In the meantime, that a "quid pro quo" occurred is not an argument, but an assertion, a speculation.

And in this case, a pretty irresponsible one.

five tomatoes said...

Suddenly I am glad there is a reading comprehension section on the LSAT.

illusory tenant said...

I may have to sign Steve Levine's diploma privilege petition, just in case. You know, as a precaution.

five tomatoes said...

It'd probably be a good idea. I think I should insult the English and journalism departments for this sentence:

"It seems you have plenty of time to attack me personally and say how stupid I am and how bad our Political Science and Legal Studies Departments."

but instead, I'm just going to assume he was a legacy.

Clutch said...

When I was an undergrad, lo these many decades gone, my enthusiasm for political commentary outran my understanding of the facts and my sense of what comprised an argument, too. So I'm a bit sympathetic. iT's "basket-weaving" remark is rather unkind and unfair -- and probably something of a reaction to Sensenbrenner et al's cynical politicking rather than to Steve Horn's confused rambling in isolation.

And Horn's column is deeply confused. Quite apart from absurdities like the "quid pro quo" allegation, by his own observations it was surely not last week that "democracy took a big hit," but last year. That's when "the average person [an average calculated over too many who are "easily manipulated by slime"] didn’t take the time to do some fact-checking on Gableman’s claims".

It's frankly dizzy to assert that the merely conventional operations of voting mechanisms, however ill-informed or practically flawed, are democracy in action when the judicial selection mechanism is by definition electoral, but to then hold forth about democracy taking a hit when discussing a judicial appointment mechanism that is by definition appointment-based.

As to this:

"Was Gableman’s sin any worse than John Kerry being “swiftboated” out of his White House bid in 2004 by George Bush? Or how about John McCain affiliates scaring people enough to believe that Obama was a “terrorist” and an “Arab?” Of course not. So what right does the Wisconsin Judicial Commission have to issue a lawsuit against Gableman for lying in a campaign ad? "

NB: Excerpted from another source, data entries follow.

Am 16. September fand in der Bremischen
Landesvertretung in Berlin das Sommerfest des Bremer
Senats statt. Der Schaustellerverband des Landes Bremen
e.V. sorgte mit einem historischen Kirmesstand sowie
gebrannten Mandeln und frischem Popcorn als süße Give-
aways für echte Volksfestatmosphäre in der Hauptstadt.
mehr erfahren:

Some advice for life: When attempting a series of rhetorical questions, do make sure that you're not asking an actual question in there, with an actual answer that could easily be found by investigating the most basic facts of the situation. Unless you think that "Because it contravenes Wisconsin SCR 60.06(3)(c)" somehow fails to distinguish the former cases from the latter with respect to the rights of the Wisconsin Judicial Commission, that is.

That's the sort of affection for bluster over facts and argument that will lead one's readers to be a bit sharp. You might as well learn now that when you presume to publicly lecture on the rights and wrong of a polity, other members of that polity will feel themselves licensed to call you on clear failures of informedness and cogency.

illusory tenant said...

probably something of a reaction to Sensenbrenner et al's cynical politicking

Yes, that. And no more serious than a faculty malpractice suit. I hope he graduates summa.

Still, the first course I took was Pol Sci 101: American Government. So by third year the major should have heard of Bork, Thomas, and Sotomayor and know how they got where they are.

Anonymous said...

So, you're saying I'm going to have to read the original article before I understand the subtleties of the logical leaps in the article? Geez... don't you understand that I need everything presented to me through oversimplified blog post?!

Clutch said...

And speaking of the rhetorical question that isn't, I got a giggle out of one Ron, in the comments to Horn's article:

Where were Steve Horn and Jim Sensenbrenner in Dec., 2000 when American Democracy got crucified by those 5 “Just Us”es on the US Supreme Court in Gore vs Bush ?

This is a bit conjectural, but judging from the picture at the head of the article, the answer to the first half of that question is, "In Grade Five, thinking about Christmas."

illusory tenant said...

Aw, now that was unkind!

Clutch said...

A man gets older, intimations as to his youthfulness come to seem complimentary.